**STATED GOAL**
Reproduce the listing below word for word, starting with its first line and continuing through the line that contains "state / province: South Australia".

**SOURCE RECORDS**
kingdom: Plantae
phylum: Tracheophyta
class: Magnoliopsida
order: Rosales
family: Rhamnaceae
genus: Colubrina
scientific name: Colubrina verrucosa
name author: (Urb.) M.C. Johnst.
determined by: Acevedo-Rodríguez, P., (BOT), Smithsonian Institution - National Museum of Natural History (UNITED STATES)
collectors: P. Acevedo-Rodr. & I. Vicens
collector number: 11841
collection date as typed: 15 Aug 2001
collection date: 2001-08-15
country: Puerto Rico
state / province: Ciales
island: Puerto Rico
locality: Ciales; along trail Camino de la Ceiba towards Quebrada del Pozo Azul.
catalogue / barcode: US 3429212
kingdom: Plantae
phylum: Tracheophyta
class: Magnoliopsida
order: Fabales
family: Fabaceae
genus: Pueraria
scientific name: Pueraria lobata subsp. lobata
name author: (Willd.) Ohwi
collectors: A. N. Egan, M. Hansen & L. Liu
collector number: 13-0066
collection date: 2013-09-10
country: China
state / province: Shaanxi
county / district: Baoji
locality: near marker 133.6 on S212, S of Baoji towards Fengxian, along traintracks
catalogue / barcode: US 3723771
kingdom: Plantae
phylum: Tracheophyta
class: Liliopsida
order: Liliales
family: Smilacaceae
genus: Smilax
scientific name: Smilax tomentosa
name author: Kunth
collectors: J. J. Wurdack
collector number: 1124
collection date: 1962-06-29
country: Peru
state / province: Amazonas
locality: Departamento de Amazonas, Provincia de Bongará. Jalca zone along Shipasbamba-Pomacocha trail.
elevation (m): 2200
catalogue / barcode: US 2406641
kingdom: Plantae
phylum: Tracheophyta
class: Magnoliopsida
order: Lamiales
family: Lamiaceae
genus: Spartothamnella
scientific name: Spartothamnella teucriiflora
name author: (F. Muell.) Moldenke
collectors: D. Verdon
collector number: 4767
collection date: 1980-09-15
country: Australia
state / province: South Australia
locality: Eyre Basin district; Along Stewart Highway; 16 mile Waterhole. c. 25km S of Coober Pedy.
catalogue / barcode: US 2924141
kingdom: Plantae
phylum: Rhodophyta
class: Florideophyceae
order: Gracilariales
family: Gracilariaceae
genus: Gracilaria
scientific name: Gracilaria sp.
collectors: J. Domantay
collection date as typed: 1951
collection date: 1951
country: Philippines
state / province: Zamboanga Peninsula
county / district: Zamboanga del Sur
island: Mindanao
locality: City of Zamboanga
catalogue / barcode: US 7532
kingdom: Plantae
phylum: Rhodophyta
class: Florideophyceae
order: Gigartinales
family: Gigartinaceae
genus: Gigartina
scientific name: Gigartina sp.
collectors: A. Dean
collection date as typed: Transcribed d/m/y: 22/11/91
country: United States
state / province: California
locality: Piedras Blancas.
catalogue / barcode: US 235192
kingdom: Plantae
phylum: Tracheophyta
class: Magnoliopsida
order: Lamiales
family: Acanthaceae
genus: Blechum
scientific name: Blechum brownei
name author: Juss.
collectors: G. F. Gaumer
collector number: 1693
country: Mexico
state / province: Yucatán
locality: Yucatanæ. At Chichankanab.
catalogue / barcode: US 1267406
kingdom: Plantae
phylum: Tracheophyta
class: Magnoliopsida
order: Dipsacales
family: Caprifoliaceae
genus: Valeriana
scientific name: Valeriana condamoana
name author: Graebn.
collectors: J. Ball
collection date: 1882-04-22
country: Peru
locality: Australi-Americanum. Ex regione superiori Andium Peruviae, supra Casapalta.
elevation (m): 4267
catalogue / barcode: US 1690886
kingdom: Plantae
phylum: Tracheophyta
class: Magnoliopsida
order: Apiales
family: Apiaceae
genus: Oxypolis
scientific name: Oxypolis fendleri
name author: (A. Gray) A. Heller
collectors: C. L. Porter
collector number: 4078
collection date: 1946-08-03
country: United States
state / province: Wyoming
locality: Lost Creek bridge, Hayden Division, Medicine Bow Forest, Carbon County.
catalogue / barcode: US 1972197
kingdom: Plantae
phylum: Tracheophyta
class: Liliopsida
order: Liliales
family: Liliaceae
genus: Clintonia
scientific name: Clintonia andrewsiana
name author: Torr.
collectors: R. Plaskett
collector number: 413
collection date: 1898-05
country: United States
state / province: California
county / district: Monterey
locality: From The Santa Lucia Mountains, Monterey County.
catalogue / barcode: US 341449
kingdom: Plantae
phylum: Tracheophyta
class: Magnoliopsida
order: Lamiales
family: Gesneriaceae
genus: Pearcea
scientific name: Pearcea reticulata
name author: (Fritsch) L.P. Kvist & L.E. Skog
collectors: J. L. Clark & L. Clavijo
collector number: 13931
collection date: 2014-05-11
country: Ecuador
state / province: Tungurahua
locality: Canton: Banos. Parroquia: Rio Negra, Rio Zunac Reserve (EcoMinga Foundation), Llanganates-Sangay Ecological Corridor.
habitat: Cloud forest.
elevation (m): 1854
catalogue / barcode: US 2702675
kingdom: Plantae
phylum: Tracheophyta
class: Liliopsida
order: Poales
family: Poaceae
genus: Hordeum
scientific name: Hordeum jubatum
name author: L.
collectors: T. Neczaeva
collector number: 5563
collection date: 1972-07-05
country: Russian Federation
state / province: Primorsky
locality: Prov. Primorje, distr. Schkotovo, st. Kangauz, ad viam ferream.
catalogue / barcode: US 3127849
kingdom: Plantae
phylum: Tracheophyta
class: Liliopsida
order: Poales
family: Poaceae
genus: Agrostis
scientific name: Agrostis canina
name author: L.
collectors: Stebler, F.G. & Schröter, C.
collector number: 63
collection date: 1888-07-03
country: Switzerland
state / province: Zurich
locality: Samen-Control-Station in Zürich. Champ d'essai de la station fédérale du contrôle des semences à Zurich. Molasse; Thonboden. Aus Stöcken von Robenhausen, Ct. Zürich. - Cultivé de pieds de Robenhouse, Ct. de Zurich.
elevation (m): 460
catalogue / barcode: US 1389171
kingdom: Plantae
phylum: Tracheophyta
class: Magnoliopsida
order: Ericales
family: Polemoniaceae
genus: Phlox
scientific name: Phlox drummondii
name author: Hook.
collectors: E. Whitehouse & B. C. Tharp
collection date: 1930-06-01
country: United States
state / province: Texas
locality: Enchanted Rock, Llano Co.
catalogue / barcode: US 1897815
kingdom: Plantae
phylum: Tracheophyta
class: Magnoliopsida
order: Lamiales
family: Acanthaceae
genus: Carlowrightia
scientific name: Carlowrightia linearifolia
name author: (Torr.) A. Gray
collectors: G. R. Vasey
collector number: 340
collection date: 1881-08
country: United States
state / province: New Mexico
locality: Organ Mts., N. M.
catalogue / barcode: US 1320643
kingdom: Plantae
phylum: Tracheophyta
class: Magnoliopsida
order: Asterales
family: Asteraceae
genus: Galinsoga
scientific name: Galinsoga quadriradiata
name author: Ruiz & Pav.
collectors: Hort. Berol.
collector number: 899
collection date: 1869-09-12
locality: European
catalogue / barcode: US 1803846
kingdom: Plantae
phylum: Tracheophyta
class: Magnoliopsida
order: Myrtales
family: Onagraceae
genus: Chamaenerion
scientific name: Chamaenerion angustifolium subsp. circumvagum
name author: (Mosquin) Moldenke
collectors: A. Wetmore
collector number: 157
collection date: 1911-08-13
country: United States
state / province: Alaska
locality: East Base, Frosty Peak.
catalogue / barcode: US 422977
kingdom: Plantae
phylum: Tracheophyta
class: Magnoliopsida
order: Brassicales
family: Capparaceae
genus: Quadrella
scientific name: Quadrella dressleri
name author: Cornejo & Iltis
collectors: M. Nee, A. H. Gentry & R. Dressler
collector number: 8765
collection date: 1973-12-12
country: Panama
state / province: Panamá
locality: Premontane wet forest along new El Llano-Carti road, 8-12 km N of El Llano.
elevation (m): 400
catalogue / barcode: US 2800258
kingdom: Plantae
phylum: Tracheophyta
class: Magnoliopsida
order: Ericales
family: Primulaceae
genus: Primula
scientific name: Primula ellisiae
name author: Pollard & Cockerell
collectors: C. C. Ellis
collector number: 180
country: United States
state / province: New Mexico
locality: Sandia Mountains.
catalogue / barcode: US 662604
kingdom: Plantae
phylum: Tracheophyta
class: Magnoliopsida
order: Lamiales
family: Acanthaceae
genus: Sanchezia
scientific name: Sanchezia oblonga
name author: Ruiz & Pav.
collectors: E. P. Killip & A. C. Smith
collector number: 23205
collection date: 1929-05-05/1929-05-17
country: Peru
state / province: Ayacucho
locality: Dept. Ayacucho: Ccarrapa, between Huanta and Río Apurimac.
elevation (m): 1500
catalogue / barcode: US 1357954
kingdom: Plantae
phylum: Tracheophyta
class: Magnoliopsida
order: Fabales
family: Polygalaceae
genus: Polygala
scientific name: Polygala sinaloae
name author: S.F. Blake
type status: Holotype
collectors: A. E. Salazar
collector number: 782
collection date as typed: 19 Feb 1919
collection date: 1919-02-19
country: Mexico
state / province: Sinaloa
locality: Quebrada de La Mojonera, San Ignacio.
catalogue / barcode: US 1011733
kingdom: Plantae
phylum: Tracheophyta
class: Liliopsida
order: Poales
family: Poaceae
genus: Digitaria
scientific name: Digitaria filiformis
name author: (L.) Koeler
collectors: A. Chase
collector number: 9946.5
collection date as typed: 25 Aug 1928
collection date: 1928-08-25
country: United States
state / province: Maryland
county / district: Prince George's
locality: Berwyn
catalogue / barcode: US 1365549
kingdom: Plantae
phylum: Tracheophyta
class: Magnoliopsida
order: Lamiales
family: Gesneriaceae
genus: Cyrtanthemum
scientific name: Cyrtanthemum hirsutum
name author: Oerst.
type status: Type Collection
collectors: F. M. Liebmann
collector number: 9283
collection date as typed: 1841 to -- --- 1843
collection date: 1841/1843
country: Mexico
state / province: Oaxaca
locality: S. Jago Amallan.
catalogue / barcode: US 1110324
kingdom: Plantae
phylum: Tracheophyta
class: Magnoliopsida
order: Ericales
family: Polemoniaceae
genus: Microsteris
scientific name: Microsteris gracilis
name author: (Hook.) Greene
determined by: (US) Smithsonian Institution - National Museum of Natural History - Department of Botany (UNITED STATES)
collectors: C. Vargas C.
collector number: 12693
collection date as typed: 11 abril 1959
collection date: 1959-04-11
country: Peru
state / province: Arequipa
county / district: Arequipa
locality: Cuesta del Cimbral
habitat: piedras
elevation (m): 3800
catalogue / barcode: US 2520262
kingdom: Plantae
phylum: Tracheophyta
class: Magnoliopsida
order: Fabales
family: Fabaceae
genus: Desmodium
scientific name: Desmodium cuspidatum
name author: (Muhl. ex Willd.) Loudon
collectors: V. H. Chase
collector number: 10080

**RESPONSE FOR THIS EXERCISE**
kingdom: Plantae
phylum: Tracheophyta
class: Magnoliopsida
order: Rosales
family: Rhamnaceae
genus: Colubrina
scientific name: Colubrina verrucosa
name author: (Urb.) M.C. Johnst.
determined by: Acevedo-Rodríguez, P., (BOT), Smithsonian Institution - National Museum of Natural History (UNITED STATES)
collectors: P. Acevedo-Rodr. & I. Vicens
collector number: 11841
collection date as typed: 15 Aug 2001
collection date: 2001-08-15
country: Puerto Rico
state / province: Ciales
island: Puerto Rico
locality: Ciales; along trail Camino de la Ceiba towards Quebrada del Pozo Azul.
catalogue / barcode: US 3429212
kingdom: Plantae
phylum: Tracheophyta
class: Magnoliopsida
order: Fabales
family: Fabaceae
genus: Pueraria
scientific name: Pueraria lobata subsp. lobata
name author: (Willd.) Ohwi
collectors: A. N. Egan, M. Hansen & L. Liu
collector number: 13-0066
collection date: 2013-09-10
country: China
state / province: Shaanxi
county / district: Baoji
locality: near marker 133.6 on S212, S of Baoji towards Fengxian, along traintracks
catalogue / barcode: US 3723771
kingdom: Plantae
phylum: Tracheophyta
class: Liliopsida
order: Liliales
family: Smilacaceae
genus: Smilax
scientific name: Smilax tomentosa
name author: Kunth
collectors: J. J. Wurdack
collector number: 1124
collection date: 1962-06-29
country: Peru
state / province: Amazonas
locality: Departamento de Amazonas, Provincia de Bongará. Jalca zone along Shipasbamba-Pomacocha trail.
elevation (m): 2200
catalogue / barcode: US 2406641
kingdom: Plantae
phylum: Tracheophyta
class: Magnoliopsida
order: Lamiales
family: Lamiaceae
genus: Spartothamnella
scientific name: Spartothamnella teucriiflora
name author: (F. Muell.) Moldenke
collectors: D. Verdon
collector number: 4767
collection date: 1980-09-15
country: Australia
state / province: South Australia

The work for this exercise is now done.